Mine is more of a light reddish color.

I use Charmin Freshmates. :wink:

Is there really such a thing as anal bleaching, or is that just an urban legend?

Jenny McCarthy has a whole chapter (humorous) dedicated to it in her latest book. Bleaching is supposedly pretty popular in Hollywood.

Marge: You’re soaking in it.
Scumpup: Anal bleach?
Marge: Relax, it’s Proctolive.

Hmm.

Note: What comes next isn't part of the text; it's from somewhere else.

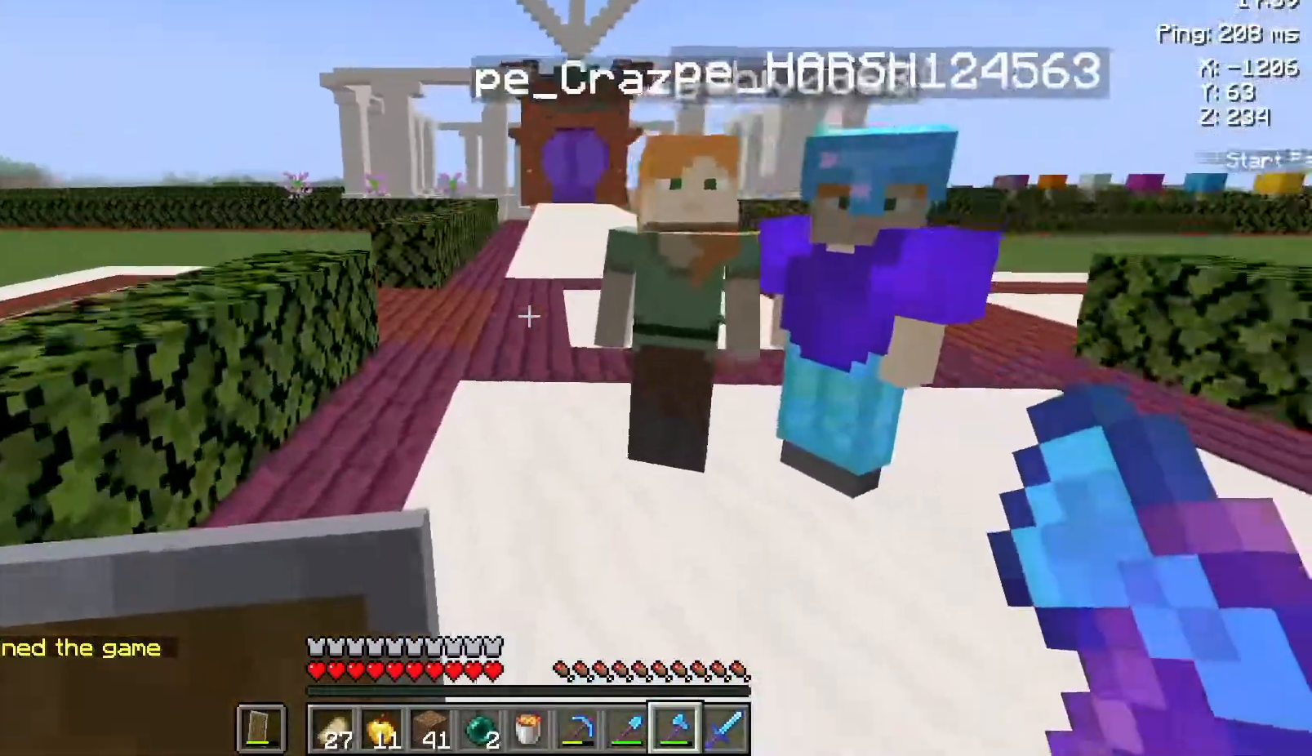
{"keys": [], "mouse": [], "events": [[217, "w", "up"]]}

I figured It must be because of… you know… all the poop?

I’m blissfully ignorant of the color of my anus, but I can’t see getting it bleached.

Suppose the roots came back in dark? Wouldn’t that be a dead giveaway?

My Brown Eye Girl
She’s the one eye love

Generally the whole perineal region–Mr Happy’s knapsack, the external labia, the perianal area, and the skin in between, are more pigmented than the surrounding skin. Even when carefully scrubbed with lots of soap.

Certainly not universally true, but more often than not, I’d say. I’ve had occasion to view thousands but never thought to tally 'em up for color differential.

Gotta be related to visual cues somewhere in our evolutionary past but it’s kinda like asking why anything is different. Same deal w/ nipples and areolae; more visual than directly functional.

Don’t they give you a mirror?

No, a telescope. Never did figure that one out.

I figured this was done by the same method as by those people who pick out brown carpet for their homes. “Don’t worry Hank…if we get the brown, dirt will never show on it.”

I figured some evolutionary bit of brilliance had managed the same thing.

Then why didn’t evolution provide the same for cats? Or is it just that cats want you to look?

Absolutely. Why else would they walk around like that?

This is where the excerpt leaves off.